I don’t know – art is distinctly separate from text. Anyone can write text; few people can make passable art. My baseline assumption when I see AI art is “that guy didn’t want to pay an artist, but also didn’t want his adventure to look like a Word doc”, which I can forgive for hobbyist/free work, but not for something that cost money.
The better indicator of AI text is churn, as Beoric states. If this is indeed the author’s 37th title in 2 months, that’s a HUGE red flag. Even a cocaine-fueled Stephen King would struggle to reach that output.
Just recently under ‘The Snake Temple Ruins’ I said that that people are too quick to accuse adventures of being LLM text and tend to overestimate machine writing. But looking at the preview for this one it is absolutely written by a machine with minimal editing.

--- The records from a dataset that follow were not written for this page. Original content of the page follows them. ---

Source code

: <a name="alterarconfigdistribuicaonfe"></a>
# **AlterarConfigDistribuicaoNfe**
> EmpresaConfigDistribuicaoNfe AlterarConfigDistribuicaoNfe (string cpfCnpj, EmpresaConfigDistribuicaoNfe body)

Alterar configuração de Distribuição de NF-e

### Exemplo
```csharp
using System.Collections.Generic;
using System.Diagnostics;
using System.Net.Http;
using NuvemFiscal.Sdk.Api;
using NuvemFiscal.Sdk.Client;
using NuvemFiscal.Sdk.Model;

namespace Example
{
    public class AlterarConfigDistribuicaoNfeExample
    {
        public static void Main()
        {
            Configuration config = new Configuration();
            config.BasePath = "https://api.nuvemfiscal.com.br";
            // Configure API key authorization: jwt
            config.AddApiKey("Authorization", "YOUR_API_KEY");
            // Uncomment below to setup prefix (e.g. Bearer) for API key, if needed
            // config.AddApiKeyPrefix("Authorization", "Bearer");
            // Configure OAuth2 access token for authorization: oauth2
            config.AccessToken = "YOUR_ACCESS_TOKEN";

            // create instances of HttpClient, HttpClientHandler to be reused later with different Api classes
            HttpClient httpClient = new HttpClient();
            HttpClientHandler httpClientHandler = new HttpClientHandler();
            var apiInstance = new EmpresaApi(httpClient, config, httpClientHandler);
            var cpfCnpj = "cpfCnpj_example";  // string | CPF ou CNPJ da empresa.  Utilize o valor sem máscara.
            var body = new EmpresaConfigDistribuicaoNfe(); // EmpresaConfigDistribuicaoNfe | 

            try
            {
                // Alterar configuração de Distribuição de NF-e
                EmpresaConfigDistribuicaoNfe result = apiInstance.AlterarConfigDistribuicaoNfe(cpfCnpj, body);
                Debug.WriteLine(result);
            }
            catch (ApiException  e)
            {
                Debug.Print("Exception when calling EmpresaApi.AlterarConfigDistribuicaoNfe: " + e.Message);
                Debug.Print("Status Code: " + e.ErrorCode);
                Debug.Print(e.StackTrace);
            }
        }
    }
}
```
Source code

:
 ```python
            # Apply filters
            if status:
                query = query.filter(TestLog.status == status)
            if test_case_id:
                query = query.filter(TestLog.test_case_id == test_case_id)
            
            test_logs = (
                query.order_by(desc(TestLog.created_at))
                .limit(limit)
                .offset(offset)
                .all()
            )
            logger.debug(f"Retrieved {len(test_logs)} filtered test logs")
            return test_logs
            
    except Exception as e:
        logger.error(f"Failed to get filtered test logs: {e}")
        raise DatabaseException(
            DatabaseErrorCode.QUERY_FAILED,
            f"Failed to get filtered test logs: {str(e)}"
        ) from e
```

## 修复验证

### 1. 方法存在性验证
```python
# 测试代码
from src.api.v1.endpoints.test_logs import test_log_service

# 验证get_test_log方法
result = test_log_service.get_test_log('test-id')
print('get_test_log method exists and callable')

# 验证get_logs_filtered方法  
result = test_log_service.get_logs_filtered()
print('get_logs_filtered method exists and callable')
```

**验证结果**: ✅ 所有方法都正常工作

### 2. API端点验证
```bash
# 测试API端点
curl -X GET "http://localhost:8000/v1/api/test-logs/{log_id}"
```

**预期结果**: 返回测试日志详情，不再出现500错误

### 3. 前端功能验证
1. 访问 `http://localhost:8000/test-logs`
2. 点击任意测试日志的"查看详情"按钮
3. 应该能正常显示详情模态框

I used AI when the craze started. Privately, for fun. I kept reading articles about how it can write adventures on its own with prompts, and I thought I’d test it out of curiosity. That’s exactly the way it replies. With maybe, perhaps, could be. This designer copy pasted the answers and sells them for 4 dollars.
I am not against ai. It’s a good tool and it’s here to stay. There are ways (dnd or not) that it can be helpful. But copy pasting like that is the worse way to do it.
This content is 100% AI slop, and any editing sone to it is minimal. Rutibex is a blight churning out endless amounts of AI slop onto Drivethrurpg, and does not deny it when accused of doing so.
Just take a look at their products. This time the accusations are real and apt.
Short of altered statblocks, rebalanced treasure amounts, and the absence/presence of terms like “CR” and “DC”, what exactly differentiates a 5e adventure from an OSR adventure? And please don’t say “open world agency” and “problems solved off the character sheet”, because that stuff is purely authorial choice, and not at all system inherent.
Someone really should publish some kind of conversion manual, considering the number of times it gets brought up.
OSR is a style, not just a set of systems, and plenty of people have already published style guides on it. But even when doing a 1:1 conversion from one system to another, you have to understand the game you’re converting to and play-balance it so all the gameplay loops work as intended and nothing breaks, either as the writer or the DM. If you give someone a conversion manual but they’re never played the game they’re converting to, they’ll still mess it up.
Yeah I get what you’re saying, but you’re not quite picking up what I’m putting down.
When Bryce says “this says it’s an OSR adventure but it’s clearly a 5e conversion”, what does that mean exactly, beyond adjusting some numbers? That is to say, what are these so-called “gameplay loops” that are apparently only capable of existing in OSR and not in 5e? Because I can’t name a single thing you can *only* do in an OSR game that you *can’t do* in 5e, and vice-versa.
The only issue I can identify between the two is the imbalance of direct numerical conversion (monster hit points and issues with gold-for-XP, mostly). And if it is the case that numbers are the only difference between the two, than simple conversion metrics would fix that, no? Literally a conversion manual (a 5e creature with AC 15 and 100hp = a B/X creature with AC 11 and 50hp”, or whatever). “Half all the hit points”, “Multiply GP values by 1o”, and so forth.
Assuming numbers are converted, what other factor could possibly distinguish a 5e adventure from an OSR one, that isn’t just an author’s personal bad practice choice to railroad or what have you?
I suggest a new category “ AI Slop” and a blacklist of AI authors.
If only for your own good – this is the third thing youve reviewed by this shitepeddler.
Should a no-AI policy be instigated? I’m not against the judicious use of AI for spell checking, minor art generation, etc, but wholesale adventure writing that results in slop will surely result in Bryce expiring of apoplectic rage and dismay.